- _THE TASK_:
Retype the environmental protection text between "Environmental threats abound" and "with HIV/Aids worldwide.", inclusive, word for word.

- _TEXT SEGMENT_:
BEGIN

3 Environmental protection and human development

A team of scientists led by Mathis Wacker, an analyst at Redefining Progress, concluded in 2002 that the combined demand of humans first surpassed the Earth’s regenerative capacity around 1980. Their study, published by the U.S. National Academy of Sciences, estimated that human demand exceeded capacity by 20 percent in 1999. Essentially we are meeting demand by consuming the earth’s natural assets.

 

Environmental threats abound everywhere, the most recent and potentially greatest being the HIV pandemic. For the first time demographers announced that life expectancy has been dramatically reversed for a large segment of humanity – the 700 million people living in sub-Saharan Africa. The anticipated reduction in life expectancy is from 62 to 47 years. Already it is believed that 52 million people are infected with HIV/Aids worldwide.

 

Other threats include climate change, eroding soils and expanding deserts, which are threatening the livelihood and food supply of hundreds of millions of the world’s people. Environmental damage thus far includes the death of the Aral Sea, the burning of the Indonesian rainforests, the collapse of the Canadian cod fishery, the melting of the glaciers that supply Andean cities with water, the dust bowl forming in north-western China, and the depletion of the U.S. Great Plains aquifer. As stated previously, these changes bring about their own consequences so that these events expand and multiply way beyond their immediate contexts.

END

- _RECORDED DATA_:
BEGIN

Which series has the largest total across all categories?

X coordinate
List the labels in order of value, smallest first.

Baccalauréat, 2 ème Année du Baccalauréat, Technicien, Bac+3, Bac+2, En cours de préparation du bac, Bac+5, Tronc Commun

END

- _RESULT FOR THIS TASK_:
Environmental threats abound everywhere, the most recent and potentially greatest being the HIV pandemic. For the first time demographers announced that life expectancy has been dramatically reversed for a large segment of humanity – the 700 million people living in sub-Saharan Africa. The anticipated reduction in life expectancy is from 62 to 47 years. Already it is believed that 52 million people are infected with HIV/Aids worldwide.